Technology with attitude

What's Going On In The Political Mind?

1

NY Times has an interesting story about how the Dem, Repub and Indy brain respond to different candidates and their message.

The biggest news surrounds Hillary…

Voters who rated Mrs. Clinton unfavorably on their questionnaire appeared not entirely comfortable with their assessment. When viewing images of her, these voters exhibited significant activity in the anterior cingulate cortex, an emotional center of the brain that is aroused when a person feels compelled to act in two different ways but must choose one. It looked as if they were battling unacknowledged impulses to like Mrs. Clinton. […]

This phenomenon, not found for any other candidate, suggests that Mrs. Clinton may be able to gather support from some swing voters who oppose her if she manages to soften their negative responses to her. But she may be vulnerable to attacks that seek to reinforce those negative associations.

Maybe voters are wondering if the negative attacks against Hill throughout the last decade are actually fair. Maybe they’re reassessing Bill Clinton when compared to George Bush’s 00s, and placing that sympathy at Hillary’s feet.

One thing’s for sure.
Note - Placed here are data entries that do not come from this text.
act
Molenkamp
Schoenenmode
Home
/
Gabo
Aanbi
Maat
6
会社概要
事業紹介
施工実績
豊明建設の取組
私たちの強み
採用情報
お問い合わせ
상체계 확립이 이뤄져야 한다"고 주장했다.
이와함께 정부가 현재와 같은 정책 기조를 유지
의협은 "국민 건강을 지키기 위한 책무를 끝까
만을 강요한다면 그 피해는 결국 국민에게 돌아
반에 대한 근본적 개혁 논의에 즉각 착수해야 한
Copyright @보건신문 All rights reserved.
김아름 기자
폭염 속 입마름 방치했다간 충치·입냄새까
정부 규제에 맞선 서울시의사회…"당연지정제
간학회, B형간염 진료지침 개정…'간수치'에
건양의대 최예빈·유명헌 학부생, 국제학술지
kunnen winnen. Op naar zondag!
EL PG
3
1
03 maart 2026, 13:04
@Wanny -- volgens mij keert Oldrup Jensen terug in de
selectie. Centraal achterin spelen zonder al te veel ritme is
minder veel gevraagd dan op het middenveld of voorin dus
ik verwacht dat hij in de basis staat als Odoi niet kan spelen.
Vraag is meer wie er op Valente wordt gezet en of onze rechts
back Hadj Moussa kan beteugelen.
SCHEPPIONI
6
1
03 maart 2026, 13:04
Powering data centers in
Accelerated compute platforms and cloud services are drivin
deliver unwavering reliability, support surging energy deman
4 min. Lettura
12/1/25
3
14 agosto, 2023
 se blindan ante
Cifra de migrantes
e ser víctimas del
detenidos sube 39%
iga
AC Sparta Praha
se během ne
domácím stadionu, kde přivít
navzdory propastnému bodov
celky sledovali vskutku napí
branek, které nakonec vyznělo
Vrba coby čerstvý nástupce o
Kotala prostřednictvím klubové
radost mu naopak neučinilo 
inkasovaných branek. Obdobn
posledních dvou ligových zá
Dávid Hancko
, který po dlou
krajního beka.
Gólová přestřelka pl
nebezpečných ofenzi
Hillary Clinton brings about a lot of mixed emotions and as the story suggests that’s a very vulnerable position to be in.

As for men v. women, the study found that gender preferences are evening out….

In recent presidential elections, Democrats have done better with female voters, while Republicans have appealed more to men. So far this time, male swing voters seem to be looking more closely at the Democrats. After viewing all the candidate videos, our male subjects, when viewing still photos of the Democrats, showed significantly higher activity in the medial orbital prefrontal cortex, an area that is activated by rewarding stimuli, than they did while looking at pictures of the Republicans.

Women did not display such a one-party skew, but rather tended to react to individual candidates. So the traditional gender pattern of party preference may not be as prominent this year, particularly among men, and that may be good news for Democrats.

I wonder how they’d react if Ron Paul was thrown into the mix as a 3rd party candidate option?